What is being asked:
Only the lines from the one with "focal_35mm: 29" to the end of the data below should be given again, exactly as written.

-------- Data for analysis --------

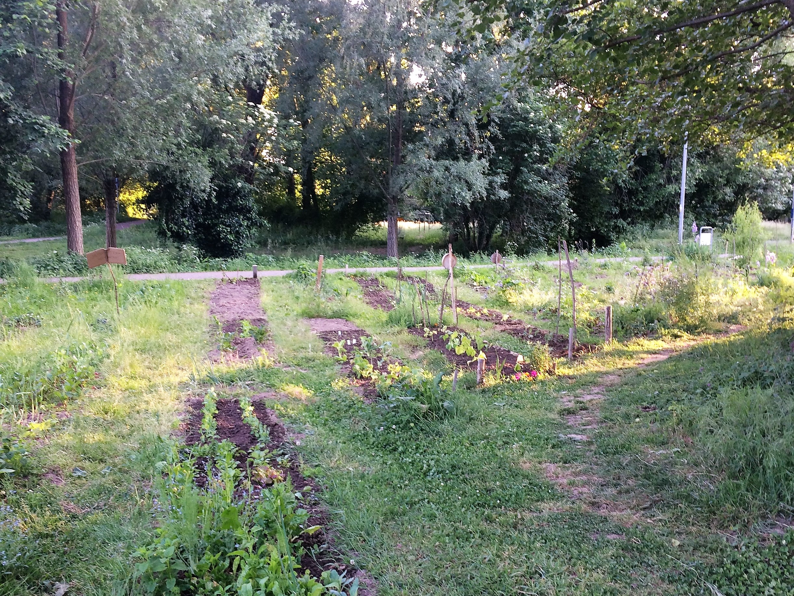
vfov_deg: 48.2
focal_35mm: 29
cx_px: 397
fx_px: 665
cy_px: 298
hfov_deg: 61.7
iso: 40
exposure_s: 1/33
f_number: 2.2
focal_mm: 4.15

--------

Answer space:
focal_35mm: 29
cx_px: 397
fx_px: 665
cy_px: 298
hfov_deg: 61.7
iso: 40
exposure_s: 1/33
f_number: 2.2
focal_mm: 4.15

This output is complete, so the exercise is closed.